Let us simplify and simplify … until it is simple. Do we really need a pseudo-R-square for discrimination problems?

The following example picture shows, the prediction of “income” based on predictor “age”.

If this is a binary target problem of high income vs. low income prediction, one can model the target with age using logistic regression and go with probability of true positives for a specific tolerable levels of “false positives” using ROC curve.

Some times, people use R-square as a way to determine the goodness of fitting, though in reality there is no useful information using R-square goodness of fitting measure (variance explained by the model vs. total variance) for classification analysis, as much as the ROC curve, in decision rules. It is incomprehensible because people are so stuck with the R-square concepts, they want something similar in classification also.

If we can make justified understanding of whether there is any relationship between linear regression and an implied classification analysis if both are consistent in a sense of correlation, meaning they logically mean the same thing, it is an useful exercise.

So in the example, I have 12 observations for each one of that will have (age, income), both are continuous variables. So let us also introduce recodes for these variables as age_high, age_low, and income_high, income_low. So there are four quadrants.

Let us assume that the linear regression is the forward raising line that has also intercept.

Now you can see that the predictive value of each of the variable is on the line with yellow dot. It implies that as age increases income increases, in this example. This is not a realistic one, but it is good enough to bring out some points. In human resource analysis, income is a non-linear function that typically increases, plateaus, and then decreases.

Note that (1), (2), (3) references below refers to a specific observations contribution to those terms.

So, if I use this structure, the reds are not predicted correctly; either high incomes are predicted low and low incomes are predicted higher. There are 7 such observations. So, true positive is 43%. The false positives is 50%. (one of the point closely escaped!) It is funny! This does not happen almost always, and remember that false positives% is not 100-true positives %.

The picture also brings out what is meant by total sum of square, sum of squares explained, and unexplained sum of squares.

The key point is, as observations come closer to the line, the R-square increases and the prediction using ROC type measure also increases, a very important consistency understanding.

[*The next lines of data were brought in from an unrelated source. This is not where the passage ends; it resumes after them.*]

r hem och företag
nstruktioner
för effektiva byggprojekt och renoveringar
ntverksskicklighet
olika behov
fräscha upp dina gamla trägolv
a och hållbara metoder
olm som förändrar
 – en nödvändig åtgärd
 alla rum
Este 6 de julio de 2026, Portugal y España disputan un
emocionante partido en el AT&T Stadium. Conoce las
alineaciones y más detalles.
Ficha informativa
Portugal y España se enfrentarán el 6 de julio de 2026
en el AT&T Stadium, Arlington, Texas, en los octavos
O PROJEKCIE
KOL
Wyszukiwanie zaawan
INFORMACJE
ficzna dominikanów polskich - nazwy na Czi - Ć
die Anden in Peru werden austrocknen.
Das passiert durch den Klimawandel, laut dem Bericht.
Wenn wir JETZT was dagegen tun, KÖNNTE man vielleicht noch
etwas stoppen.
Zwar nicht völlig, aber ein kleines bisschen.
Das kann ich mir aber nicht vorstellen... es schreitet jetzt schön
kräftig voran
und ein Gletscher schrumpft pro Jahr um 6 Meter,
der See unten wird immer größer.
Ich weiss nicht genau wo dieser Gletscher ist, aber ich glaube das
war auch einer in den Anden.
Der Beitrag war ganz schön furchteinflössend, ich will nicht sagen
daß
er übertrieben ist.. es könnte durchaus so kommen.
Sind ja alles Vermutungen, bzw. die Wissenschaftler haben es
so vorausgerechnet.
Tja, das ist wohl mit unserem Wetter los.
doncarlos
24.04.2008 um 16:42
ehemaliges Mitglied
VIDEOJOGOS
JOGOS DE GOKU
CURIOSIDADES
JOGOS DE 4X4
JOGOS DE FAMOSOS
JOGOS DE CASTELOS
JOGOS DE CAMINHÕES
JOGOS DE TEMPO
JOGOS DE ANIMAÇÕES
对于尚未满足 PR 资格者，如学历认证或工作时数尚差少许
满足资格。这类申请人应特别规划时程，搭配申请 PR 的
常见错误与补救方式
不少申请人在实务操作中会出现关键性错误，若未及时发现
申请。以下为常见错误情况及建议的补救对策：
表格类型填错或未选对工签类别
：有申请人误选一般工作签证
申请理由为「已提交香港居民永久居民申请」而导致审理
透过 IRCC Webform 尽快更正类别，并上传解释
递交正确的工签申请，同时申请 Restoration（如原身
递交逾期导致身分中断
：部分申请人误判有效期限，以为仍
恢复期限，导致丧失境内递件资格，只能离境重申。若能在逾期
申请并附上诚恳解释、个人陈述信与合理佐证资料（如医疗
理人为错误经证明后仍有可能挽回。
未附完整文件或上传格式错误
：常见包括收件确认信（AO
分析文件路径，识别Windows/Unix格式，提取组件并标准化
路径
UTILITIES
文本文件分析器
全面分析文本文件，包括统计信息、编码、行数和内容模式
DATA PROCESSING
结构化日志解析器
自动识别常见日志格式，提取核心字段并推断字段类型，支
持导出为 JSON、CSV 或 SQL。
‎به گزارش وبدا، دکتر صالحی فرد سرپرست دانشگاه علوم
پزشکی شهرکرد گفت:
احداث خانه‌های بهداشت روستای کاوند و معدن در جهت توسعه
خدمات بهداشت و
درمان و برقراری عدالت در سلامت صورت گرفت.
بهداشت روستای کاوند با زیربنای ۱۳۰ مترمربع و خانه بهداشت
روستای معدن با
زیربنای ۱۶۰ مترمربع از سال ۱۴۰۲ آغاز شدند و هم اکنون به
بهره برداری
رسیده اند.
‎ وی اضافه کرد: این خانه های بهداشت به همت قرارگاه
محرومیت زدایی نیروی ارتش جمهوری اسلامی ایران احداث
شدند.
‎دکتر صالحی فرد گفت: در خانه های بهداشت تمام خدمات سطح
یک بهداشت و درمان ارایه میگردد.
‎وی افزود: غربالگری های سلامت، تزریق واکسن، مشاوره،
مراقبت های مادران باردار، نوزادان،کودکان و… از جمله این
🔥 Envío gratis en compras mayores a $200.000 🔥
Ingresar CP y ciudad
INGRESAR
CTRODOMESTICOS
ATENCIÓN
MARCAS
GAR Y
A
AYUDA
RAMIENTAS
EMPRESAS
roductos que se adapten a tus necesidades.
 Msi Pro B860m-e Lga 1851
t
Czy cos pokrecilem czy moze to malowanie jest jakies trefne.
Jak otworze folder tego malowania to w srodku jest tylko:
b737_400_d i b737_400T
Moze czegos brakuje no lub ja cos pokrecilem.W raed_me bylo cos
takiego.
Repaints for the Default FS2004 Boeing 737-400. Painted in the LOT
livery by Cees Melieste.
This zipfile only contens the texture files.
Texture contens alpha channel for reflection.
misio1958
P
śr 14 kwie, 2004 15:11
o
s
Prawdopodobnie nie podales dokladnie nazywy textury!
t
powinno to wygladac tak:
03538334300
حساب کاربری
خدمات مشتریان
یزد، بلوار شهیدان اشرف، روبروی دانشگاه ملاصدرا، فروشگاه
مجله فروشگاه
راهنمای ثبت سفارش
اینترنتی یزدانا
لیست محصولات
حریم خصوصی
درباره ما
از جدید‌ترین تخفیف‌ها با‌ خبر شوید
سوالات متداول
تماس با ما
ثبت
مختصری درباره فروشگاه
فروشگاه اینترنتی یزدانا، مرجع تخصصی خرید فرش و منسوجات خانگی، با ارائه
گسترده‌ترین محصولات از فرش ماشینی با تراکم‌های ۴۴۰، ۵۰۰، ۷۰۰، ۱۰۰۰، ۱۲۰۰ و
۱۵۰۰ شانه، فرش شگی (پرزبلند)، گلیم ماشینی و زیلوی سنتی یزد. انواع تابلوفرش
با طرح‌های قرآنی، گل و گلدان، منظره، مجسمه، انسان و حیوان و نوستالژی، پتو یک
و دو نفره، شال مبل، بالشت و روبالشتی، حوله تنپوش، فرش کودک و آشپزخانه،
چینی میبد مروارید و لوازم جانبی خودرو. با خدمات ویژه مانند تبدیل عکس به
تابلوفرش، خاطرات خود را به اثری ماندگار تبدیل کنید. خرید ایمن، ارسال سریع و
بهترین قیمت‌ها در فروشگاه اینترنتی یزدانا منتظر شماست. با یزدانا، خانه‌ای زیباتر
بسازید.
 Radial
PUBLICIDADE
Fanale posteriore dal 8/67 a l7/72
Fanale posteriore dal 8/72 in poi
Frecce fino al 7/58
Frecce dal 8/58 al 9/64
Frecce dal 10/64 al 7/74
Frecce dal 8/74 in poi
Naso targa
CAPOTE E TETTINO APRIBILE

Again, going back to the start of the discussion, this may give confidence to people to use R-square, instead of ROC curve. But not a good idea, because we do not do any variance or deviance calculations in making our decisions from the probabilities to the binary classes.

Econometricians especially are fascinated to use some type of model explained type concept and introduce all kinds of pseudo-R-square concepts, implicating the % explained type information using loglikelihood values of model vs. no-model. For a whole collection of references on various pseudo-R-square along with McFadden’s pseudo-Rsquare, see in the nice logical article, http://www.statisticalhorizons.com/r2logistic. by Paul Allison, the legendary logistic regression seminar leader.

So much so that a software is considered incomplete if they do not have this concept of pseudo R-square for classification analysis. And, then it becomes a competition of who has all the pseudo-R-square for classification. Graduate students take pride in quoting maximum number of pseuo-R-squares, and so on…

Interestingly, now the contender is Tjur’s “coefficient of discrimination”, an attempt to improve pseudo-R-square simply states

“*The definition is very simple. For each of the two categories of the dependent variable, calculate the mean of the predicted probabilities of an event. Then, take the difference between those two means. That’s it!*“, to quote from the above recommended article.

In the end we are really interested in finding out, based on a modeling procedure, what percentage is predicted accurately vs. falsely identified in the application of any type of decision rule. There is one exception to this. If we want to use the predicted probabilities for subsequent usage in, say expected economic value of a segment which consists of individuals, then it is fine. But if we are making decisions on each and every record, then we need ROC curve. Otherwise, we can stop with some goodness of fit type measure and postpone the decision making with some subsequent measure, for example expected probabilities.

The coefficient of discrimination in any form that extends pseudo-R-square to be a function of how much you are willing to tolerate the false positive for your decision making for each and every record based on probabilities, then it could be used for classification algorithms.

I will not use a pseudo-R-Square as goodness of fit for decision rules, until further convincing understanding. But it begs the question, for the wider community of Statisticians and Econometricians.

Is any pseudo-R-Square, that purports to come to aid to understand the predictive power in a classification problem incomplete or unwanted invention?

Alternatively, how can pseudo-R-square take care of balancing act of true positives vs. false positives?